Calm Under Pressure

Have you ever had your hand caught in the door of a car when the door was shut? It hurts. A lot. I had such a joyful experience many years ago. While standing at the car, I had my hand in a really bad spot. As I stood there, she closed the door and instant pain shot through my fingers! And yes, the door was completely shut.

What would you do?

If you would have asked me that question, not having actually experienced this, I would have said, I’d scream…”Open the #$@! door!”  And the other person would first freak out, then try to figure out what was wrong, and then finally actually open the door. Too much time.

What did I do?

I calmly, but pretty intensely said, “Please open the door.”  She opened it right away, and I was free. Thankfully, there’s a little “give” in the door, so I managed to avoid anything broken – just pretty bruised.   Can’t say I’d react that way again, but I was pleased with my reaction that time.

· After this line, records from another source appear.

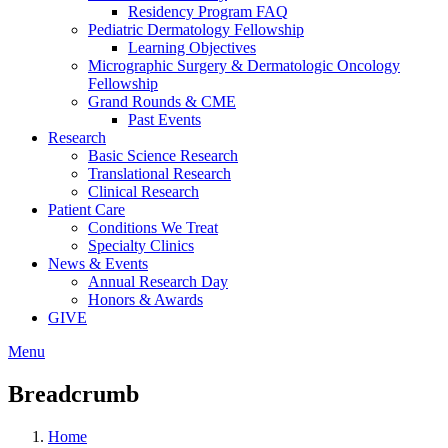
Residency Program FAQ
Pediatric Dermatology Fellowship
Learning Objectives
Micrographic Surgery & Dermatologic Oncology
Fellowship
Grand Rounds & CME
Past Events
Research
Basic Science Research
Translational Research
Clinical Research
Patient Care
Conditions We Treat
Specialty Clinics
News & Events
Annual Research Day
Honors & Awards
GIVE
Menu
Breadcrumb
Home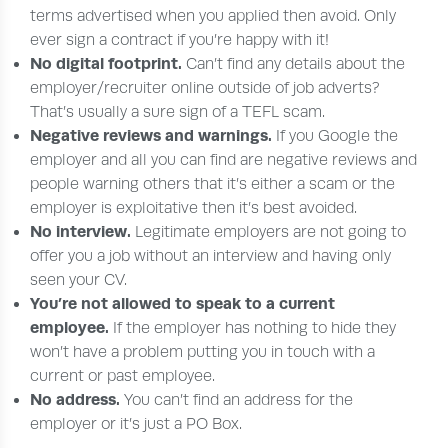
terms advertised when you applied then avoid. Only
ever sign a contract if you’re happy with it!
No digital footprint.
Can’t find any details about the
employer/recruiter online outside of job adverts?
That’s usually a sure sign of a TEFL scam.
Negative reviews and warnings.
If you Google the
employer and all you can find are negative reviews and
people warning others that it’s either a scam or the
employer is exploitative then it’s best avoided.
No interview.
Legitimate employers are not going to
offer you a job without an interview and having only
seen your CV.
You’re not allowed to speak to a current
employee.
If the employer has nothing to hide they
won’t have a problem putting you in touch with a
current or past employee.
No address.
You can’t find an address for the
employer or it’s just a PO Box.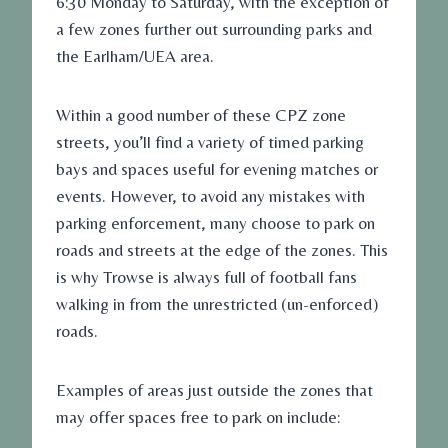
6:30 Monday to Saturday, with the exception of
a few zones further out surrounding parks and
the Earlham/UEA area.
Within a good number of these CPZ zone
streets, you’ll find a variety of timed parking
bays and spaces useful for evening matches or
events. However, to avoid any mistakes with
parking enforcement, many choose to park on
roads and streets at the edge of the zones. This
is why Trowse is always full of football fans
walking in from the unrestricted (un-enforced)
roads.
Examples of areas just outside the zones that
may offer spaces free to park on include:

Pressure. Difficulty. Adversity. How do we respond in these conditions?

It’s said that the real character of a person is revealed when that person is faced with true adversity.

Check out the true life story of Louis Zamperini in the book and movie, Unbroken.  It’s a remarkable story of a former Olympian who survived in a raft for 47 days after his bomber was downed in WWII and was sent to a series of prisoner of war camps.

Or consider Kerri Strugg during the 1996 Summer Olympics. The US Women’s Gymnastics team had never won the women’s all-around Gold Medal. She needed to land a strong vault (her specialty) to seal the victory, but fell on her first attempt, wrenching her ankle in the process. As she limped to make her second, and final vault, she pushed forward – through the pain and pressure. She ran down the runway, vaulted perfectly and stuck the landing – standing on one foot! It turned out, she didn’t need that last vault to win, but she didn’t know it at the time. Pretty impressive. Yes! But even more impressive, she did it, knowing she would further damage her ankle and clearly be unable to perform in the individual rounds.

Calm under pressure. Another key to success in business, athletics and life.